We provide theoretical convergence guarantees for our framework when using SGDM for low-dimensional updates and SGD for state-free updates. Additionally, our method consistently outperforms concurrent approaches across various fixed memory budgets, achieving state-of-the-art results in pre-training and fine-tuning tasks while balancing memory efficiency and performance metrics.
Inverse Bridge Matching Distillation by Nikita Gushchin, David Li, Daniil Selikhanovych, Evgeny Burnaev, Dmitry Baranchuk, Alexander Korotin
In recent years, diffusion bridge models have proven to be very effective models for inverse problems with high perceptual quality and general image-to-image translation problems: super-resolution, JPEG-restoration, inpainting, sketch-to-image, etc. However, diffusion bridge models, like classical diffusion models, require 10-1000 steps to simulate the reverse SDE. To address this, we propose a novel distillation technique based on the inverse bridge matching formulation and derive the tractable objective to solve it in practice. Unlike previously developed DBM distillation techniques, the proposed method can distill both conditional and unconditional types of DBMs, distill models into a one-step generator, and use only the corrupted images for training. We evaluate our approach for both conditional and unconditional types of bridge matching on a wide set of setups, including super-resolution, JPEG restoration, sketch-to-image, and other tasks, and show that our distillation technique allows us to accelerate the inference of DBMs from 4x to 100x and even provide better generation quality than the used teacher model depending on the particular setup. Our method outperforms previous acceleration methods based on consistency distillation (CBD/CBT) and more advanced sampling techniques (DBIM).

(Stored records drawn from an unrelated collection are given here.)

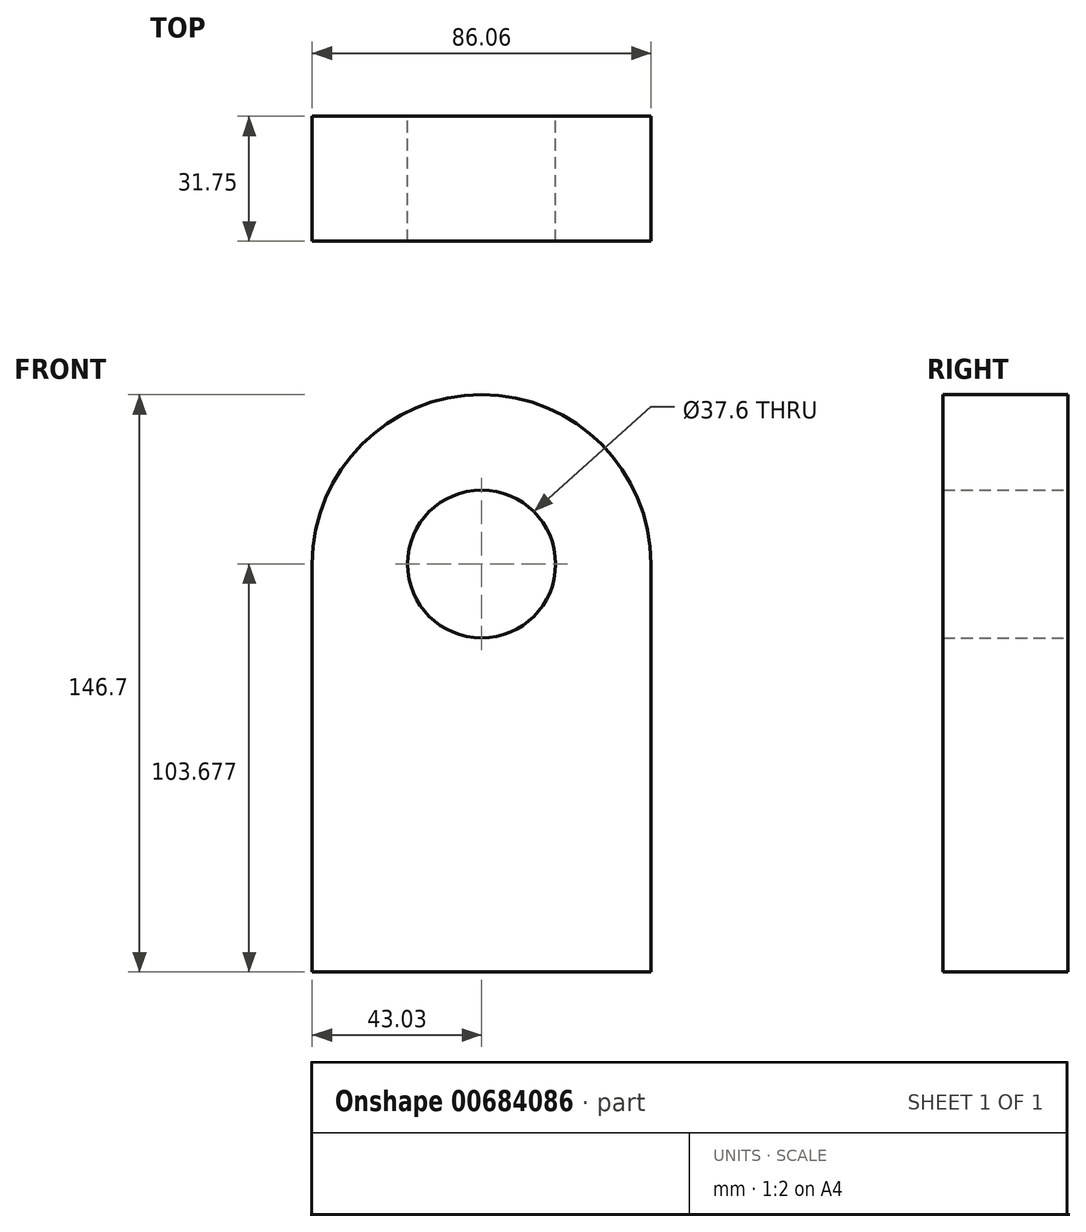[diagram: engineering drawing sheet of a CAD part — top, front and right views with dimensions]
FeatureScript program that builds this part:
annotation { "Feature Type Name" : "Feature", "Feature Type Description" : "" }
export const myFeature = defineFeature(function(context is Context, id is Id, definition is map)
    precondition{}
    {
        {
            var Q0;
            Q0=qCreatedBy(makeId("Front.planeOp"),FACE);
            var sketch = newSketch(context, id + "F0", { "sketchPlane" : qUnion([Q0])});
            skLineSegment(sketch, "E0.top", {"start": v(43.03, -51.84) * mm, "end": v(-43.03, -51.84) * mm});
            skLineSegment(sketch, "E0.left", {"start": v(43.03, 51.84) * mm, "end": v(43.03, -51.84) * mm});
            skLineSegment(sketch, "E0.right", {"start": v(-43.03, 51.84) * mm, "end": v(-43.03, -51.84) * mm});
            skPoint(sketch, "E0.middle", {"position": v(0, 0) * mm});
            skArc(sketch, "E1", {"start": v(43.03, 51.84) * mm, "mid": v(0, 94.86) * mm, "end": v(-43.03, 51.84) * mm});
            skCircle(sketch, "E2", {"center": v(0, 51.84) * mm, "radius": 18.8 * mm});
            skSolve(sketch);
        }
        {
            var Q0;
            Q0=makeQuery(id+"F0.imprint","IMPRINT",FACE,{"disambiguationData":[TD([[makeQuery(id+"F0.imprint","IMPRINT",EDGE,{"derivedFrom":sQuery(id+"F0.wireOp",EDGE,"E0.top")}),-1.0]])]});
            extrude(context, id + "F1", {"entities" : qUnion([Q0]), "depth" : 31.75 * mm, "offsetDistance" : 25.4 * mm});
        }
    });
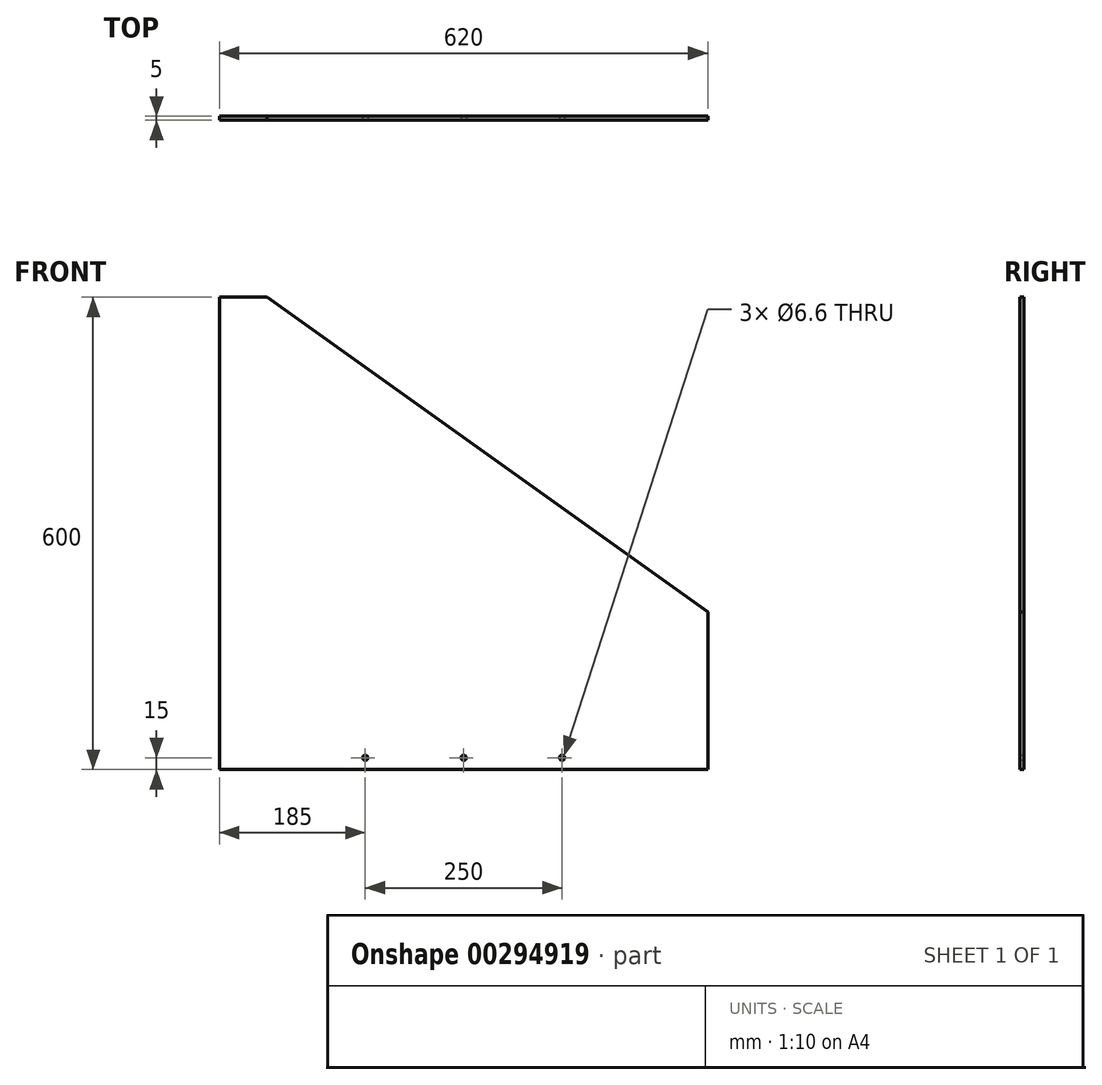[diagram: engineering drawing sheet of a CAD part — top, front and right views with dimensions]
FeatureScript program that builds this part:
annotation { "Feature Type Name" : "Feature", "Feature Type Description" : "" }
export const myFeature = defineFeature(function(context is Context, id is Id, definition is map)
    precondition{}
    {
        {
            var Q0;
            Q0=qCreatedBy(makeId("Front.planeOp"),FACE);
            var sketch = newSketch(context, id + "F0", { "sketchPlane" : qUnion([Q0])});
            skLineSegment(sketch, "E0.bottom", {"start": v(-310, 300) * mm, "end": v(310, 300) * mm});
            skLineSegment(sketch, "E0.top", {"start": v(-310, -300) * mm, "end": v(310, -300) * mm});
            skLineSegment(sketch, "E0.left", {"start": v(-310, 300) * mm, "end": v(-310, -300) * mm});
            skLineSegment(sketch, "E0.right", {"start": v(310, 300) * mm, "end": v(310, -300) * mm});
            skPoint(sketch, "E0.middle", {"position": v(0, 0) * mm});
            skLineSegment(sketch, "E1", {"start": v(-250, 300) * mm, "end": v(-250, -300) * mm, "construction": true});
            skLineSegment(sketch, "E2", {"start": v(-310, -100) * mm, "end": v(310, -100) * mm, "construction": true});
            skLineSegment(sketch, "E3", {"start": v(-250, 300) * mm, "end": v(310, -100) * mm});
            skSolve(sketch);
        }
        {
            var Q0;
            {var subQ1=sQuery(id+"F0.wireOp",EDGE,"E0.top");Q0=makeQuery(id+"F0.imprint","IMPRINT",FACE,{"disambiguationData":[TD([[makeQuery(id+"F0.imprint","IMPRINT",EDGE,{"derivedFrom":subQ1}),1.0]])]});}
            extrude(context, id + "F1", {"entities" : qUnion([Q0]), "depth" : 5 * mm, "offsetDistance" : 25 * mm});
        }
        {
            var Q0;
            Q0=makeQuery(id+"F1.opExtrude","CAP_FACE",FACE,{"disambiguationData":[OSD([sQuery(id+"F0.wireOp",EDGE,"E0.bottom"),sQuery(id+"F0.wireOp",EDGE,"E0.top"),sQuery(id+"F0.wireOp",EDGE,"E0.left"),sQuery(id+"F0.wireOp",EDGE,"E0.right"),sQuery(id+"F0.wireOp",EDGE,"E3")])],"isStart":false});
            var sketch = newSketch(context, id + "F2", { "sketchPlane" : qUnion([Q0])});
            skLineSegment(sketch, "E4", {"start": v(-310, -285) * mm, "end": v(310, -285) * mm, "construction": true});
            skLineSegment(sketch, "E5", {"start": v(-250, 300) * mm, "end": v(-250, -300) * mm, "construction": true});
            skPoint(sketch, "E6", {"position": v(-125, -285) * mm});
            skPoint(sketch, "E7", {"position": v(0, -285) * mm});
            skPoint(sketch, "E8", {"position": v(125, -285) * mm});
            skSolve(sketch);
        }
        {
            var Q0;
            Q0=sQuery(id+"F2.wireOp",VERTEX,"E6");
            var Q1;
            Q1=sQuery(id+"F2.wireOp",VERTEX,"E7");
            var Q2;
            Q2=sQuery(id+"F2.wireOp",VERTEX,"E8");
            var Q3;
            Q3=makeQuery(id+"F1.opExtrude","SWEPT_BODY",BODY,{"disambiguationData":[OSD([sQuery(id+"F0.wireOp",EDGE,"E0.bottom"),sQuery(id+"F0.wireOp",EDGE,"E0.top"),sQuery(id+"F0.wireOp",EDGE,"E0.left"),sQuery(id+"F0.wireOp",EDGE,"E0.right"),sQuery(id+"F0.wireOp",EDGE,"E3")])]});
            hole(context, id + "F3", {"style" : HoleStyle.SIMPLE, "endStyle" : HoleEndStyle.THROUGH, "standardTappedOrClearance" : lookupTablePath({ "standard" : "ISO", "fit" : "Normal", "size" : "M6", "type" : "Clearance" }), "standardBlindInLast" : lookupTablePath({ "fit" : "Standard", "standard" : "ISO", "size" : "M6", "type" : "Clearance" }), "holeDiameter" : 6.6 * mm, "isTappedThrough" : true, "tappedDepth" : 12 * mm, "tapClearance" : 3, "locations" : qUnion([Q0, Q1, Q2]), "scope" : qUnion([Q3])});
        }
    });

EvoPress: Towards Optimal Dynamic Model Compression via Evolutionary Search by Oliver Sieberling, Denis Kuznedelev, Eldar Kurtic, Dan Alistarh
The high computational costs of large language models (LLMs) have spurred intense research into compression techniques such as quantization, sparsification, and structured pruning. Recently, dynamic, non-uniform compression methods—adjusting per-block or per-layer levels to minimize accuracy loss while meeting global compression targets—have emerged. However, existing approaches often depend on heuristics, assuming error monotonicity: that total model error tracks the sum of layer-wise errors. We show this assumption fails for LLMs, where lower per-layer error sums can yield worse results. To address this, we propose EvoPress, a general evolutionary framework for provably optimal dynamic compression within a given input range. EvoPress offers strong theoretical guarantees and low evaluation complexity. Applied to Llama, Mistral, and Phi models, EvoPress sets new state-of-the-art results across dynamic structural pruning, unstructured sparsity, and quantization with variable bitwidths.